Black Veil Brides easily have my favorite lyrics of all teen angst bands. While not as thought out as My Chemical Romance's concepts, they have the empathy needed to execute music that offers something for people who feel rejected and lost. They rely more on metaphors and beautiful wordings, and they understand how to write both anthemic and uplifting music. Yes, I said uplifting.
While expressing a love for the dark and sinister, they ultimately stand for strength, not giving up, and standing together as a community. Their message is basically: "They say you are a freak? Well, we are too. And many others are too. But that's just what makes us who we are and is our biggest strength."
This is something that needs to be said, and BVB does that the most authentically. If you have watched interviews or fan videos with Andy Biersack, he seems to really be like this. It's not a gimmick.

Another teen angst band that managed to have a very good standing in the world, also in "serious" music lover circles. Simply put, they have much more professional and advanced musicianship and lyricism, and their overall sound is more mature, even though their traits appeal to every teen who feels lost.
Much like My Chemical Romance and Linkin Park, Evanescence probably aims for completely different and more adult audiences. However, more than the other bands, they embrace each of their fans and are happy to have all of them no matter the reasons.

In the mid-2000s, both Fall Out Boy and Panic! At the Disco had a few hits in Germany, but nobody ever associated them with emo. For that, their visual style was simply not emo enough. We had Tokio Hotel and Cinema Bizarre, and even rappers with more gimmicky looks, so we expected huge anime-like wigs from emo. Back then, we simply called these groups punk.

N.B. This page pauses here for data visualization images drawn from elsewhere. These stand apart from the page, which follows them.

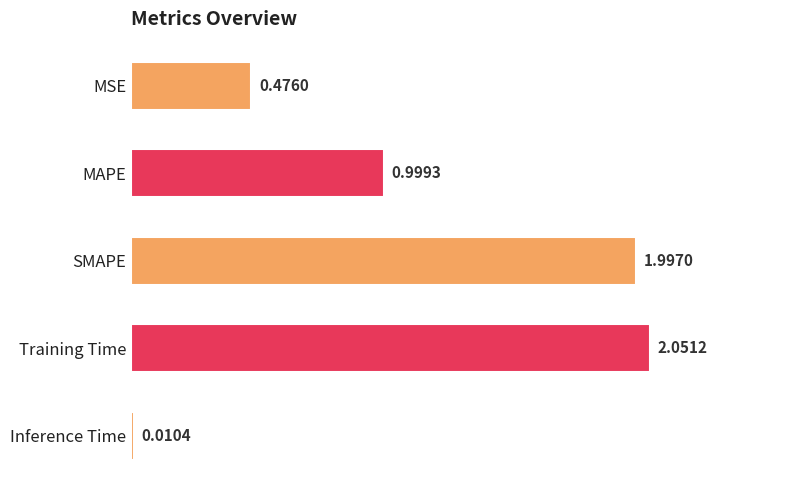

What is the difference between the second highest and second lowest values?

1.5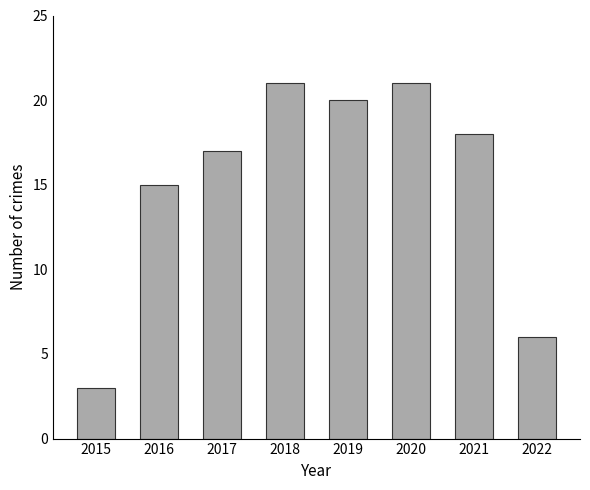

What is the value of the 5th bar from the left?

20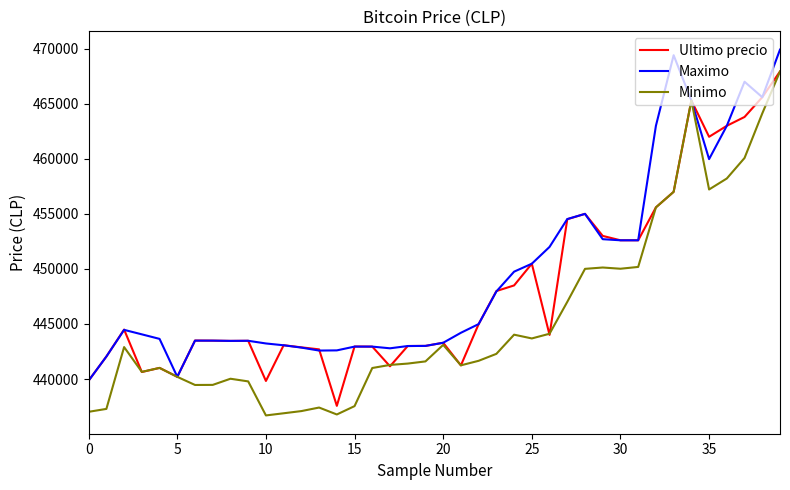

What is the lowest value of the Maximo series?

439856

I don't know if they are famous in the US, but I recently discovered them and found them extremely appealing. They are not simply angsty. It feels like a raging, hateful outburst of tons of negative energy that has been building up for years and now consumes everything like a raging fire.
The Newcomers



What the great Falling in Reverse heavily failed at with "Fashionably Late," I See Stars perfectly deliver in all of their works. They throw metalcore, indie rock, dubstep, and techno into a blender, and it always perfectly merges.
One song alone can take you from the 90s skater scene to 2000s emo, to a 2010s European techno club, to an easy-going forest trip with an indie-loving hipster. The band manages to connect all these different sounds and groups, making it feel like "we are one." It's like all off-beat groups got together to peacefully celebrate their individuality. Also, "The End of the World Party" is one hell of an album. They just kind of managed to sum up three centuries in less than 40 minutes.








This Hamburger Schule band already had the American emo haircuts in the 90s. Their covers looked very hipster-ish, plus they wrote lyrics about teenage life, being different, and emotional outlet. Funny thing: to this day, critics and sophisticated serious music lovers totally love this group to death.
In lists about the greatest German albums compiled by music journalists, you have about five of their records in top positions. If you want to be seen as intellectual in music circles, just say you listen to them. But actually, they never had much commercial success, and the wider public doesn't really know them. That feels kind of like a reversed stereotype for this kind of music.